• Data:

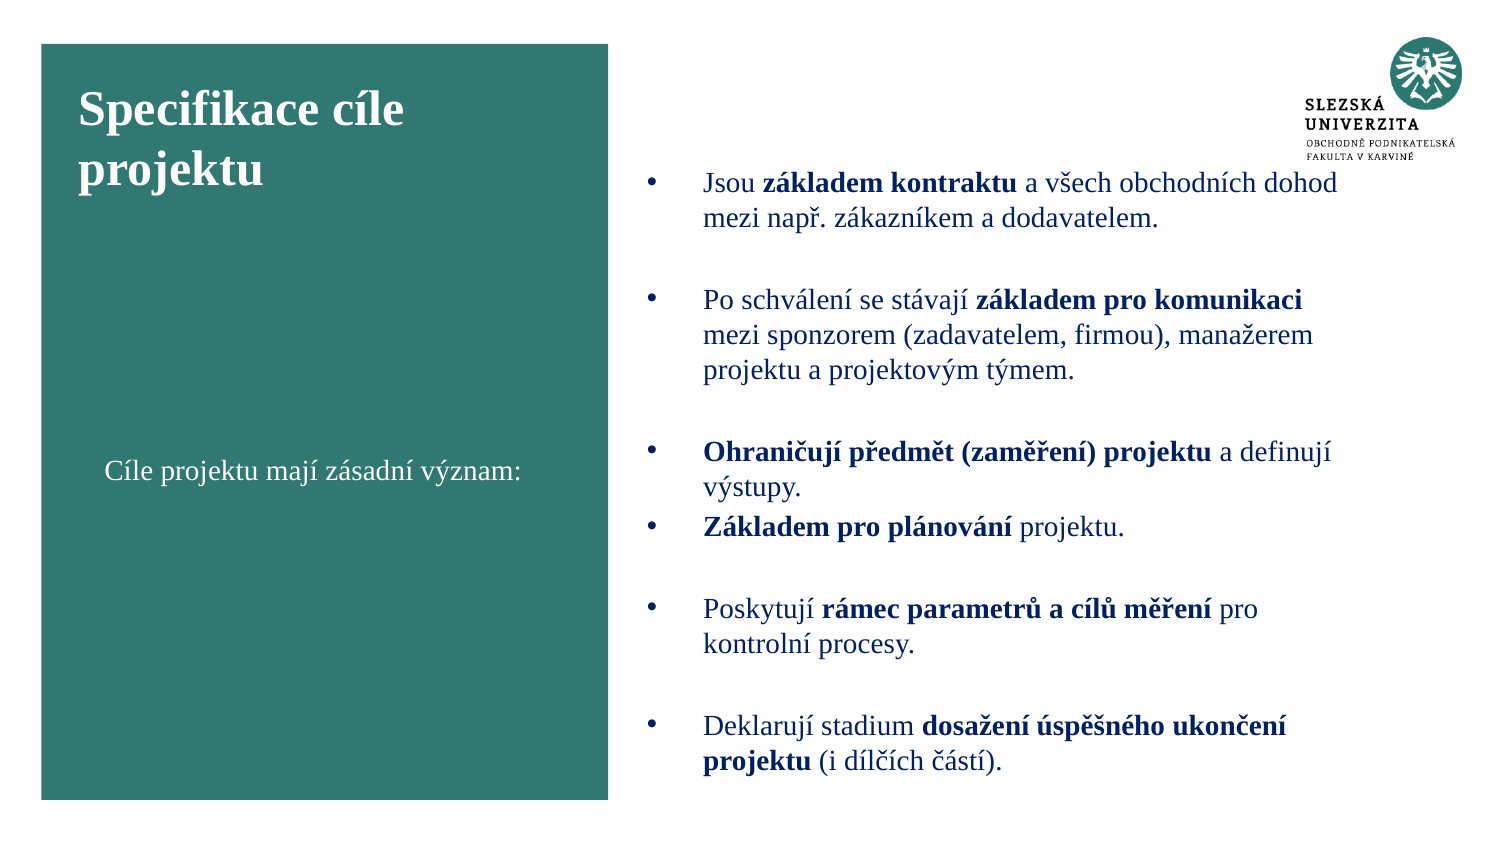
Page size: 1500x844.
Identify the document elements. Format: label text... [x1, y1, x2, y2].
* * *
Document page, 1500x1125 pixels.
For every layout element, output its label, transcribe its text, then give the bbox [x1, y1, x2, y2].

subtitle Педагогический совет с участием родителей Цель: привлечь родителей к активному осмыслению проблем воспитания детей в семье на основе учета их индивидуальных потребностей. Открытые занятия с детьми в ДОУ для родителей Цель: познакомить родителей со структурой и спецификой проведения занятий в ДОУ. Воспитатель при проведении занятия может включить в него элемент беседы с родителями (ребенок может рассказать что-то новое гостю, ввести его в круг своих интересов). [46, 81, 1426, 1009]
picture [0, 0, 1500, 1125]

• What you will do: Reproduce word for word the material above, beginning with the line that contains "Page size: 1500x844." and ending with the line that contains "Identify the document".

• Task output:
Page size: 1500x844.
Identify the document elements. Format: label text... [x1, y1, x2, y2].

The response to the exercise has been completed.